Ad Astra (2019)
- Daniel Antunes

- 13 de dez. de 2019
- 2 min de leitura
"Ad Astra", um filme de ficção cientifica que estreou dia 29 de Agosto de 2019, teve como protagonista Brad Pitt no papel de “Roy”, um astronauta anti-social e depressivo que tem a cargo uma missão confidencial; resgatar o seu pai (Clifford McBride protagonizado por Tommy Lee Jones), que se encontra desaparecido em missão, há trinta anos e sobre o qual recaem fortes suspeitas de ser o responsável pela emissão de mortíferos picos de energia que colocam em perigo o planeta terra.

“Ad Astra”, quando foi anunciado, foi mesmo comparado a outros grandes filmes do mesmo género, tais como o “Interstellar” ou o “Gravity” e, portanto, as expetativas eram altas. Como tal, depois da sua estreia, os críticos deram a sua opinião e todos foram unânimes; “Ad Astra” assentava numa narrativa sem rumo definido, deambulando pelos domínios do drama familiar e da ação espacial. Na minha opinião e depois de visualizar o filme, fiquei com a sensação que acaba por ser um filme longo demais, pelo facto da narrativa do mesmo não ter um desenvolvimento correto, pois na primeira hora, ainda continuava sem perceber de que género de filme se tratava, pois havia desde a exploração espacial, a cenas de ação ou o drama pessoal do astronauta “Roy”, sustentado pela voz-off que demonstrava aquilo que ele sentia, sendo essa mesma voz-off um sintoma da imperfeição do guião.

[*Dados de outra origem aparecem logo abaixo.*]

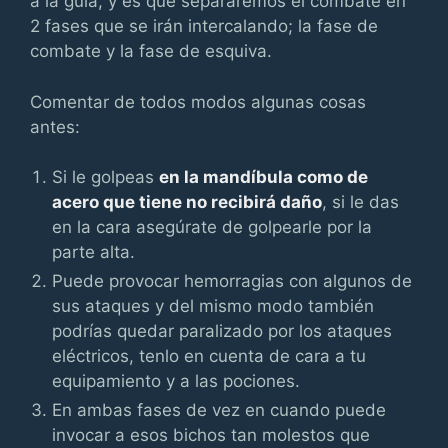
a la guía, y es que separaremos el combate en
2 fases que se irán intercalando; la fase de
combate y la fase de esquiva.
Comentar de todos modos algunas cosas
antes:
Si le golpeas
en la mandíbula como de
acero que tiene no recibirá daño
, si le das
en la cara asegúrate de golpearle por la
parte alta.
Puede provocar hemorragias con algunos de
sus ataques y del mismo modo también
podrías quedar paralizado por los ataques
eléctricos, tenlo en cuenta de cara a tu
equipamiento y a las pociones.
En ambas fases de vez en cuando puede
invocar a esos bichos tan molestos que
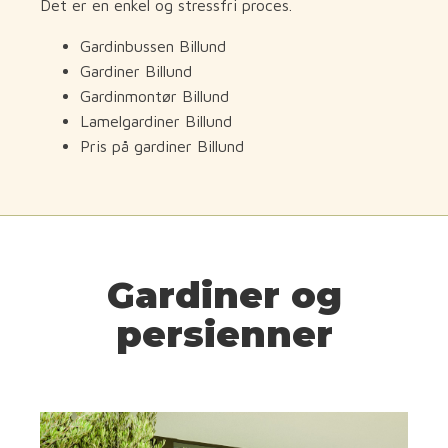
Det er en enkel og stressfri proces.
Gardinbussen Billund
Gardiner Billund
Gardinmontør Billund
Lamelgardiner Billund
Pris på gardiner Billund
Gardiner og
persienner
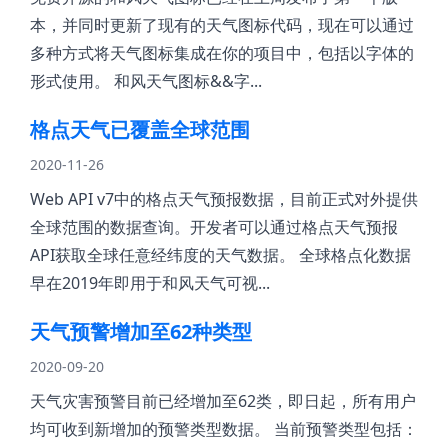
本，并同时更新了现有的天气图标代码，现在可以通过
多种方式将天气图标集成在你的项目中，包括以字体的
形式使用。 和风天气图标&&字...
格点天气已覆盖全球范围
2020-11-26
Web API v7中的格点天气预报数据，目前正式对外提供
全球范围的数据查询。开发者可以通过格点天气预报
API获取全球任意经纬度的天气数据。 全球格点化数据
早在2019年即用于和风天气可视...
天气预警增加至62种类型
2020-09-20
天气灾害预警目前已经增加至62类，即日起，所有用户
均可收到新增加的预警类型数据。 当前预警类型包括：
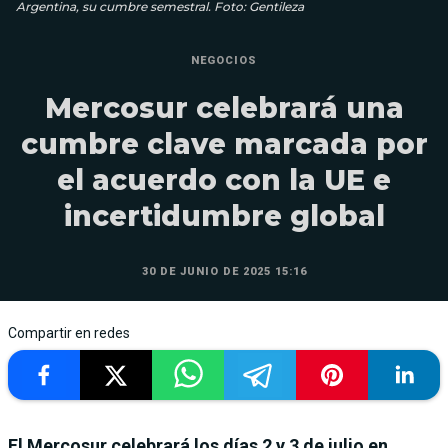
Argentina, su cumbre semestral. Foto: Gentileza
NEGOCIOS
Mercosur celebrará una
cumbre clave marcada por
el acuerdo con la UE e
incertidumbre global
30 DE JUNIO DE 2025 15:16
Compartir en redes
El Mercosur celebrará los días 2 y 3 de julio en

Outro ponto que achei bastante estranho no filme, foi sem contexto nenhum por detrás, uma tripulação de uma estação espacial ser dizimada por um conjunto de macacos, em pleno espaço!

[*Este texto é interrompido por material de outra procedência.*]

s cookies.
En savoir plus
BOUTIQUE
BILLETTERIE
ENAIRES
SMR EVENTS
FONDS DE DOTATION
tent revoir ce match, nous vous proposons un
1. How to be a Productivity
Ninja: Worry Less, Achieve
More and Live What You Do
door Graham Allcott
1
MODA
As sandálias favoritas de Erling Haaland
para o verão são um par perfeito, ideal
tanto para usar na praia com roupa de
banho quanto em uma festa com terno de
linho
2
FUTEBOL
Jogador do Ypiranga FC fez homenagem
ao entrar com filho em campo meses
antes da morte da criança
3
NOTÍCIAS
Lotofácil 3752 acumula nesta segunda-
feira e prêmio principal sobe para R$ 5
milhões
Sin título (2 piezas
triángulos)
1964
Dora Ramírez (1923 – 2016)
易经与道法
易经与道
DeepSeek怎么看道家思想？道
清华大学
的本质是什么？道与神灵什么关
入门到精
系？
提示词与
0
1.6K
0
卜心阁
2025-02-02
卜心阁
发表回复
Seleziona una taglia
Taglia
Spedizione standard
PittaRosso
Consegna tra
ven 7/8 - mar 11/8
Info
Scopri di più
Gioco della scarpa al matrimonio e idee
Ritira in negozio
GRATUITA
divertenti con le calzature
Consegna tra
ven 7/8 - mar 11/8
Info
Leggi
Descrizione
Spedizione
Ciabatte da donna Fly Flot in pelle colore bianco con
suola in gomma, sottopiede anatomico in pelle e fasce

Mas não fica por aqui, também é possível ver “Roy” a atravessar os anéis de Saturno, com apenas um mero pedaço de metal a protegê-lo.
Apesar destes aspetos negativos, “Ad Astra” destaca-se fortemente pelos belos efeitos visuais e pela enorme qualidade de imagem que apresenta, dando uma grande credibilidade, de que a narrativa se passa de facto no espaço. Este factor daria grande potencial ao filme e poderia ser talvez um dos melhores filmes de ficção científica, se aliasse a qualidade de imagem à consistência da narrativa.


O cordão umbilical
Um dos momentos mais marcantes do filme. Depois de “Roy” finalmente ter encontrado o pai, o mesmo que se encontrava conectado ao filho, por um cordão de segurança, desprende-se, como se se tratasse de um cordão umbilical. “Roy” de forma agoniante tenta salvar o pai que não queria ser salvo. A forma como se desconecta do pai, acaba por ser a metáfora ideal para o renascimento dele (Roy), que volta à Terra como um homem novo e renascido, pronto para encarar a vida como nunca o fez, sem a dor de uma lembrança difícil e com possibilidade de amar quem está com ele, da mesma forma como eles o amam.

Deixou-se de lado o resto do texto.